= Information shown =
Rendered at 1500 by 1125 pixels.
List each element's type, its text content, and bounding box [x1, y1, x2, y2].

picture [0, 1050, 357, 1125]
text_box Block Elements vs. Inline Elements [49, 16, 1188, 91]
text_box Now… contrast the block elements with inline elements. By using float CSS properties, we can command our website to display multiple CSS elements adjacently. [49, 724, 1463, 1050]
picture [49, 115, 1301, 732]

= Directions for this task =
Retype all of the entries precisely as they are.

= Answer for this exercise =
Rendered at 1500 by 1125 pixels.
List each element's type, its text content, and bounding box [x1, y1, x2, y2].

picture [0, 1050, 357, 1125]
text_box Block Elements vs. Inline Elements [49, 16, 1188, 91]
text_box Now… contrast the block elements with inline elements. By using float CSS properties, we can command our website to display multiple CSS elements adjacently. [49, 724, 1463, 1050]
picture [49, 115, 1301, 732]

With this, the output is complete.